Il ne sert à rien d’afficher une volonté de protection quand on fait voter un funeste amendement d’atteinte à la confiance. Il s’agit là d’une incohérence profonde . D’un côté, on incite les épargnants à constituer une épargne longue et sécurisée ; de l’autre, on taxe comme s’il s’agissait d’un privilège.
Taxer ces fonds euros revient à pénaliser la prudence et à encourager la prise de risque. J’aimerais bien savoir ce que notre régulateur, et notre contrôle prudentiel, pensent d’une telle incohérence.
Quand un Etat taxe la prudence, il décourage l’investissement et prépare d’abord la méfiance, ensuite la défiance.

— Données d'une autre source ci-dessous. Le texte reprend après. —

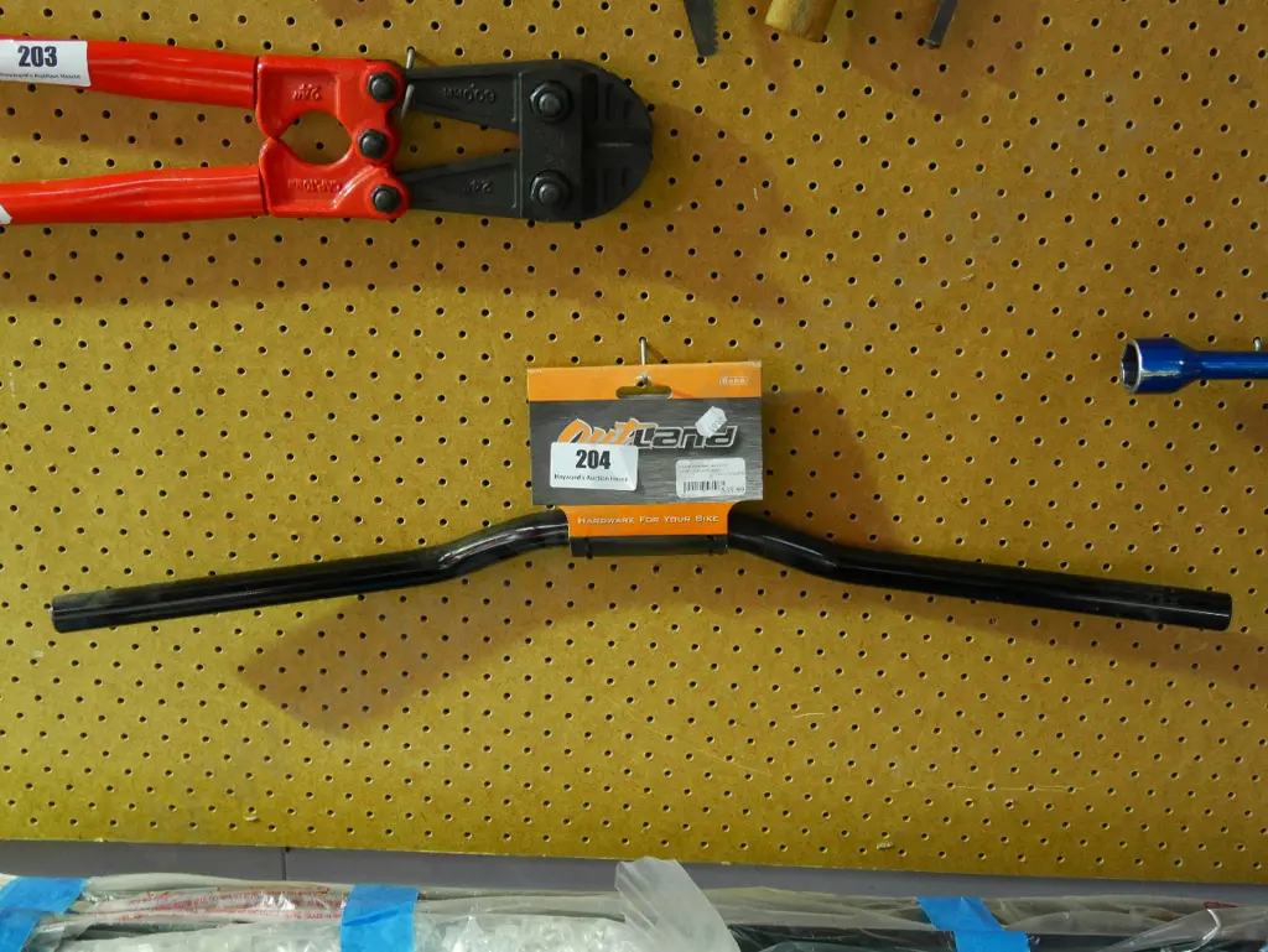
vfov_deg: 32.9
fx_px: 1612
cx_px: 634
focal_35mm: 44
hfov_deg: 42.9
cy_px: 476
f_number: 4.8
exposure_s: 1/13
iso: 3200
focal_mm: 22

Sous couvert de « mobilisation de l’épargne vers l’économie réelle », cette disposition, d’apparence technique, marque une profonde rupture de sens et de confiance entre l’Etat et les épargnants dans un climat d’insécurité juridique délétère.
Et maintenant, l’injustice de cet amendement.
Il s’agit d’une injustice fiscale manifeste. Le seuil de déclenchement de 1,3 million d’euros, fixé en 2011 lors de la réforme de l’ISF, n’a jamais été revalorisé. Depuis 14 ans, l’inflation cumulée dépasse 25 % et les prix de l’immobilier ont bondi de plus de 60 %. Ne pas ajuster ce seuil revient à étendre silencieusement l’impôt à de nouveaux foyers, souvent de classe moyenne supérieure, dont la seule « faute » est d’avoir épargné.
Injustice supplémentaire : si le seuil de déclenchement est à 1,3 million d’euros l’impôt s’applique rétroactivement dès 800 000€, créant un effet de seuil inéquitable. C’est là que naît une rupture d’égalité devant l’impôt : deux contribuables séparés de 400 000€ de patrimoine, l’un à 900 000€ et l’autre à 1,3 million ne seront pas soumis au même effort fiscal alors que leur situation économique réelle peut être similaire. Un tel déséquilibre contrevient au principe de légalité, de proportionnalité et d’équité qui fondent la légitimité de tout impôt.
La France n’a pas besoin d’un énième amendement. Le pays a besoin d’exemplarité, de stabilité, de lisibilité et de respect de la stabilité des règles pour que l’intérêt commun recouvre un sens. Une approche fiscale irréfléchie, telle que cet amendement infondé, funeste et partisan, fragilisera un peu plus la France.